そしてインドの4輪車市場におけるスズキのシェアは、50%を超えるに至った。そのほか、アフリカ、中南米、中近東のほか100を超える地域に、ジムニーやバレーノ、スイフトのセダン、ディザイアなど14以上のモデルを輸出している。
このインド市場でも鈴木修氏の現場主義が生きている。
初めてインド市場で販売したマルチ800やワゴンRなどは日本のモデルとはサイズや排気量が異なり、軽を拡大したエスプレッソや人気SUVのビターラブレッツァなどインドの環境やニーズに合わせたインド独自のモデル、税金が優遇される全長4m未満のクルマを展開している。
こうした現場の声を聞く、現場主義のクルマ造りがシェア50%に引き上げた要因だろう。
そのほか、鈴木修会長は徹底したコスト管理を行うことでも知られ、品質のチェックにも厳しい。
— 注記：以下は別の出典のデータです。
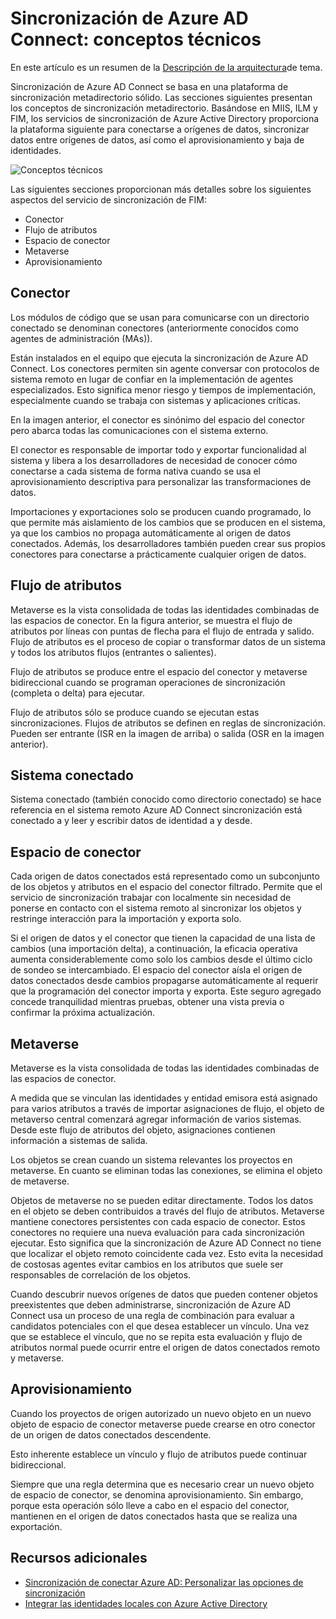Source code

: <properties
    pageTitle="Sincronización de Azure AD Connect: conceptos técnicos | Microsoft Azure"
    description="Explica los conceptos técnicos de sincronización de Azure AD Connect."
    services="active-directory"
    documentationCenter=""
    authors="markusvi"
    manager="femila"
    editor=""/>

<tags
    ms.service="active-directory"
    ms.workload="identity"
    ms.tgt_pltfrm="na"
    ms.devlang="na"
    ms.topic="article"
    ms.date="10/10/2016"
    ms.author="markusvi;andkjell"/>


# <a name="azure-ad-connect-sync-technical-concepts"></a>Sincronización de Azure AD Connect: conceptos técnicos
En este artículo es un resumen de la [Descripción de la arquitectura](active-directory-aadconnectsync-technical-concepts.md)de tema.

Sincronización de Azure AD Connect se basa en una plataforma de sincronización metadirectorio sólido.
Las secciones siguientes presentan los conceptos de sincronización metadirectorio.
Basándose en MIIS, ILM y FIM, los servicios de sincronización de Azure Active Directory proporciona la plataforma siguiente para conectarse a orígenes de datos, sincronizar datos entre orígenes de datos, así como el aprovisionamiento y baja de identidades.

![Conceptos técnicos](./media/active-directory-aadconnectsync-technical-concepts/scenario.png)

Las siguientes secciones proporcionan más detalles sobre los siguientes aspectos del servicio de sincronización de FIM:

- Conector
- Flujo de atributos
- Espacio de conector
- Metaverse
- Aprovisionamiento

## <a name="connector"></a>Conector

Los módulos de código que se usan para comunicarse con un directorio conectado se denominan conectores (anteriormente conocidos como agentes de administración (MAs)).

Están instalados en el equipo que ejecuta la sincronización de Azure AD Connect.
Los conectores permiten sin agente conversar con protocolos de sistema remoto en lugar de confiar en la implementación de agentes especializados. Esto significa menor riesgo y tiempos de implementación, especialmente cuando se trabaja con sistemas y aplicaciones críticas.

En la imagen anterior, el conector es sinónimo del espacio del conector pero abarca todas las comunicaciones con el sistema externo.

El conector es responsable de importar todo y exportar funcionalidad al sistema y libera a los desarrolladores de necesidad de conocer cómo conectarse a cada sistema de forma nativa cuando se usa el aprovisionamiento descriptiva para personalizar las transformaciones de datos.

Importaciones y exportaciones solo se producen cuando programado, lo que permite más aislamiento de los cambios que se producen en el sistema, ya que los cambios no propaga automáticamente al origen de datos conectados. Además, los desarrolladores también pueden crear sus propios conectores para conectarse a prácticamente cualquier origen de datos.

## <a name="attribute-flow"></a>Flujo de atributos

Metaverse es la vista consolidada de todas las identidades combinadas de las espacios de conector. En la figura anterior, se muestra el flujo de atributos por líneas con puntas de flecha para el flujo de entrada y salido. Flujo de atributos es el proceso de copiar o transformar datos de un sistema y todos los atributos flujos (entrantes o salientes).

Flujo de atributos se produce entre el espacio del conector y metaverse bidireccional cuando se programan operaciones de sincronización (completa o delta) para ejecutar.

Flujo de atributos sólo se produce cuando se ejecutan estas sincronizaciones. Flujos de atributos se definen en reglas de sincronización. Pueden ser entrante (ISR en la imagen de arriba) o salida (OSR en la imagen anterior).

## <a name="connected-system"></a>Sistema conectado

Sistema conectado (también conocido como directorio conectado) se hace referencia en el sistema remoto Azure AD Connect sincronización está conectado a y leer y escribir datos de identidad a y desde.

## <a name="connector-space"></a>Espacio de conector

Cada origen de datos conectados está representado como un subconjunto de los objetos y atributos en el espacio del conector filtrado.
Permite que el servicio de sincronización trabajar con localmente sin necesidad de ponerse en contacto con el sistema remoto al sincronizar los objetos y restringe interacción para la importación y exporta solo.

Si el origen de datos y el conector que tienen la capacidad de una lista de cambios (una importación delta), a continuación, la eficacia operativa aumenta considerablemente como solo los cambios desde el último ciclo de sondeo se intercambiado. El espacio del conector aísla el origen de datos conectados desde cambios propagarse automáticamente al requerir que la programación del conector importa y exporta. Este seguro agregado concede tranquilidad mientras pruebas, obtener una vista previa o confirmar la próxima actualización.

## <a name="metaverse"></a>Metaverse

Metaverse es la vista consolidada de todas las identidades combinadas de las espacios de conector.

A medida que se vinculan las identidades y entidad emisora está asignado para varios atributos a través de importar asignaciones de flujo, el objeto de metaverso central comenzará agregar información de varios sistemas. Desde este flujo de atributos del objeto, asignaciones contienen información a sistemas de salida.

Los objetos se crean cuando un sistema relevantes los proyectos en metaverse. En cuanto se eliminan todas las conexiones, se elimina el objeto de metaverse.

Objetos de metaverse no se pueden editar directamente. Todos los datos en el objeto se deben contribuidos a través del flujo de atributos. Metaverse mantiene conectores persistentes con cada espacio de conector. Estos conectores no requiere una nueva evaluación para cada sincronización ejecutar. Esto significa que la sincronización de Azure AD Connect no tiene que localizar el objeto remoto coincidente cada vez. Esto evita la necesidad de costosas agentes evitar cambios en los atributos que suele ser responsables de correlación de los objetos.

Cuando descubrir nuevos orígenes de datos que pueden contener objetos preexistentes que deben administrarse, sincronización de Azure AD Connect usa un proceso de una regla de combinación para evaluar a candidatos potenciales con el que desea establecer un vínculo.
Una vez que se establece el vínculo, que no se repita esta evaluación y flujo de atributos normal puede ocurrir entre el origen de datos conectados remoto y metaverse.

## <a name="provisioning"></a>Aprovisionamiento

Cuando los proyectos de origen autorizado un nuevo objeto en un nuevo objeto de espacio de conector metaverse puede crearse en otro conector de un origen de datos conectados descendente.

Esto inherente establece un vínculo y flujo de atributos puede continuar bidireccional.

Siempre que una regla determina que es necesario crear un nuevo objeto de espacio de conector, se denomina aprovisionamiento. Sin embargo, porque esta operación sólo lleve a cabo en el espacio del conector, mantienen en el origen de datos conectados hasta que se realiza una exportación.

## <a name="additional-resources"></a>Recursos adicionales

* [Sincronización de conectar Azure AD: Personalizar las opciones de sincronización](active-directory-aadconnectsync-whatis.md)
* [Integrar las identidades locales con Azure Active Directory](active-directory-aadconnect.md)

<!--Image references-->
[1]: ./media/active-directory-aadsync-technical-concepts/ic750598.png
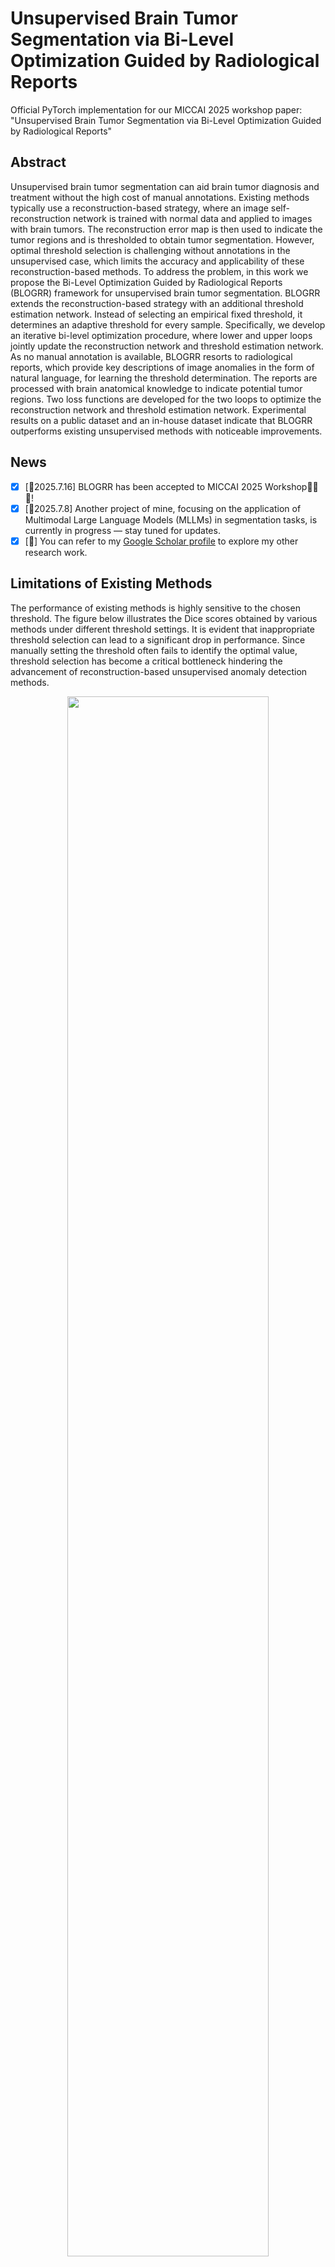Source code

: # Unsupervised Brain Tumor Segmentation via Bi-Level Optimization Guided by Radiological Reports
Official PyTorch implementation for our MICCAI 2025 workshop paper: "Unsupervised Brain Tumor Segmentation via Bi-Level Optimization Guided by Radiological Reports"

## Abstract
Unsupervised brain tumor segmentation can aid brain tumor diagnosis and treatment without the high cost of manual annotations. Existing methods typically use a reconstruction-based strategy, where an image self-reconstruction network is trained with normal data and applied to images with brain tumors. The reconstruction error map is then used to indicate the tumor regions and is thresholded to obtain tumor segmentation. However, optimal threshold selection is challenging without annotations in the unsupervised case, which limits the accuracy and applicability of these reconstruction-based methods. To address the problem, in this work we propose the Bi-Level Optimization Guided by Radiological Reports (BLOGRR) framework for unsupervised brain tumor segmentation. BLOGRR extends the reconstruction-based strategy with an additional threshold estimation network. Instead of selecting an empirical fixed threshold, it determines an adaptive threshold for every sample. Specifically, we develop an iterative bi-level optimization procedure, where lower and upper loops jointly update the reconstruction network and threshold estimation network. As no manual annotation is available, BLOGRR resorts to radiological reports, which provide key descriptions of image anomalies in the form of natural language, for learning the threshold determination. The reports are processed with brain anatomical knowledge to indicate potential tumor regions. Two loss functions are developed for the two loops to optimize the reconstruction network and threshold estimation network. Experimental results on a public dataset and an in-house dataset indicate that BLOGRR outperforms existing unsupervised methods with noticeable improvements.

## News
- [x] [🚀2025.7.16] BLOGRR has been accepted to MICCAI 2025 Workshop🎉🎉🎉!
- [x] [🚀2025.7.8] Another project of mine, focusing on the application of Multimodal Large Language Models (MLLMs) in segmentation tasks, is currently in progress — stay tuned for updates.
- [x] [🚀] You can refer to my [Google Scholar profile](https://scholar.google.com/citations?user=HJp_ASEAAAAJ&hl=en) to explore my other research work.

## Limitations of Existing Methods
The performance of existing methods is highly sensitive to the chosen threshold. The figure below illustrates the Dice scores obtained by various methods under different threshold settings. It is evident that inappropriate threshold selection can lead to a significant drop in performance. Since manually setting the threshold often fails to identify the optimal value, threshold selection has become a critical bottleneck hindering the advancement of reconstruction-based unsupervised anomaly detection methods.
<p align="center"> <img src="imgs/Threshold_limitation.png" width="80%"> </p>

## Network structure
<p align="center"> <img src="imgs/model_figure.png" width="80%"> </p>

**Fig. 1.**  An overview of BLOGRR. BLOGRR consists of lower and upper loops, which jointly update the reconstruction network and threshold estimation network. Moreover, pseudo-labels are generated from radiological reports in the upper loops for updating the threshold estimation network. The lower and upper loops are performed iteratively.

## Training
### Data Preparation
#### First Stage
We begin by registering all the datasets used in the study—including HCP, BraTS, and the in-house dataset—to the MNI152 standard space.

#### Second Stage
Since BLOGRR currently only supports 2D images, while most medical data comes in 3D volumes, the second step involves converting each 3D volume into 2D slices along the axial plane. Given that the initial and final slices of medical scans often contain little to no meaningful information, we recommend selecting slices between indices 30 and 120. As a result, each 3D volume will yield 120 2D slice images. These images are then resized to a resolution of 128×128 pixels.

#### Third Stage
Finally, the processed data is organized into specific directories. The folder structure for the datasets used in our experiments is as follows: **final_test_data** contains the BraTS2021 dataset used for final testing; **HCP_train_data** and **In_house_data** contain the training data for the BLOGRR model, it is important to note that, at this stage, the seg folder under the In-house data directory does not yet contain any segmentation labels. This is because the In-house dataset we use includes only medical images and their corresponding radiology reports, which were written by experienced clinical experts and are stored in the TXT folder. In the following sections, we will explain in detail how to generate pseudo-labels from these reports.; **sample_test_data** is a small dataset used to monitor the BLOGRR training process in real time, which can be created by randomly sampling a subset of BraTS2021 data.
```
├── Dataset
│   ├── final_test_data
│   │   ├── img
│   │   └── seg
│   ├── HCP_train_data
│   │   └── img
│   ├── In_house_data
│   │   ├── img
│   │   └── seg
│   │   └── TXT
│   ├── sample_test_data
│   │   ├── img
│   │   └── seg
```

### Report-to-tumor mapping module
First, we provide a detailed explanation of the **Report-to-Tumor Mapping Module** described in our paper. Due to space limitations in the original version, this module was not thoroughly explained, which unfortunately contributed to the rejection of our paper in the earlier **IPMI 2025** submission.

The **in-house dataset** we use does not include manually annotated tumor regions. Instead, it contains only radiology reports, which are written by experienced clinicians and often include rich lesion-related information, such as location and appearance. Based on this, our core idea is to extract approximate lesion locations from the reports to generate pseudo labels.

Specifically, we created a **brain-region-to-ID mapping table** stored in **Get_pseudo_label/final_version.xlsx**. The first column contains brain region IDs; the second column specifies laterality (e.g., "left hemisphere" or "right hemisphere"); and the third to twelfth columns list commonly used radiological descriptors of each region, divided into Coarse Level and Fine Level descriptions. For details on how this table was constructed, please refer to our related work [X.Gao et al.](https://www.sciencedirect.com/science/article/pii/S0895611125000655)。

Next, by running the script **Get_pseudo_label/fine_grained_pseudo_label.py**, we convert the radiology reports in the **In_house_data/TXT** directory into pseudo labels, which are then saved in the In_house_data/seg directory:
```
python fine_grained_pseudo_label.py
```
Notably, the script is very simple — it primarily uses keyword matching and a series of conditional checks. Despite its simplicity, it proves to be a simple yet effective approach for generating reliable pseudo labels.


### Start Training
#### First Stage
After preparing your dataset, modify the dataset loading code in **dataload.py** according to your file naming convention. This part is quite straightforward, and you should be able to handle it easily!
Additionally, if you've stored your dataset in a custom directory structure rather than following the format described in the Data Preparation section, you'll need to update the dataset paths in the **get_config** function within **BLOGRR.py** accordingly.
#### Second Stage
Run the following command to start training. During the training process, you can monitor the results in real-time using wandb. You can either manually save the best-performing model or use the final epoch’s model. However, it's recommended to select the best model based on the wandb visualization to better reproduce the results presented in the paper.
```
python BLOGRR.py
```
#### Third Stage
After training is completed, you will find the trained reconstruction network in the **Save_model/lower directory**, and the trained threshold estimation network in the **Save_model/upper directory**.

### Start evaluting
You can switch between training and testing modes by directly modifying the **config.eval** parameter in **BLOGRR.py**. When **config.eval=True**, running **BLOGRR.py** performs testing; when **config.eval=False**, it performs training.
The figure below is the experimental results in the paper:

**Table 1.** Means and standard deviations of the Dice coefficient and HD95 of the segmentation results. The UB and SB results of the competing methods are shown. Asterisks indicate that the difference between BLOGRR and the competing method is statistically significant (***: p < 0.001, **: p < 0.01, *: p < 0.05) with Wilcoxon signed-rank tests. The best results are highlighted in bold.
<p align="center"> <img src="imgs/main_result.png" width="80%"> </p>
その甲斐あってか2015年にデビューしたバレーノ発表の会見では「品質がようやく日本のレベルに達した」と述べている。
■鈴木修氏が携わったスズキのクルマたち「ジープのミニ、ジムニー」
鈴木修氏が取締役に昇格したのは1963年、代表取締役社長に就任したのは1978年だから、近年のスズキの主だったクルマには、鈴木修氏がすべて関係している。
まずは1970年に発売された軽自動車の初代ジムニーが挙げられる。ジムニーは最初からスズキが開発したクルマではない。3輪トラックを中心に手掛けていたホープ自動車の「ホープスターON型」がベースだ。
鈴木修氏がホープ自動車の創業社長である小野定良氏と知り合い、製造権を買い取り、そこに改良を施して初代ジムニーが誕生した。
当初は売れないと予想していたが1ヵ月に300台、初年度に6500台、2年目に5600台も売れたという。その時、鈴木修氏はアメリカで赤字を出しており、ジムニーが売れたおかげで会社に借りがなくなったということで、会社を辞めようと思ったそうだ。
ジムニーは軽自動車のSUVで、悪路走破力は抜群に高い。日本の狭く曲がりくねったデコボコの激しい林道や未舗装路に最適だ。Uターンもしやすい。日本で購入可能な最高峰の悪路向けSUVとして生まれ、50年以上を経た今でも、コンセプトを変えずに進化を続けて高い人気を得ている。
ジムニーが発売された1970年には、軽自動車は125万5913台を販売したが、その後に急落した。1973年のオイルショック、これに続く排出ガス規制の痛手が大きく、1975年の登録台数は58万8306台であった。わずか5年間で、軽自動車市場は53%の需要を失った。まさに恐慌であった。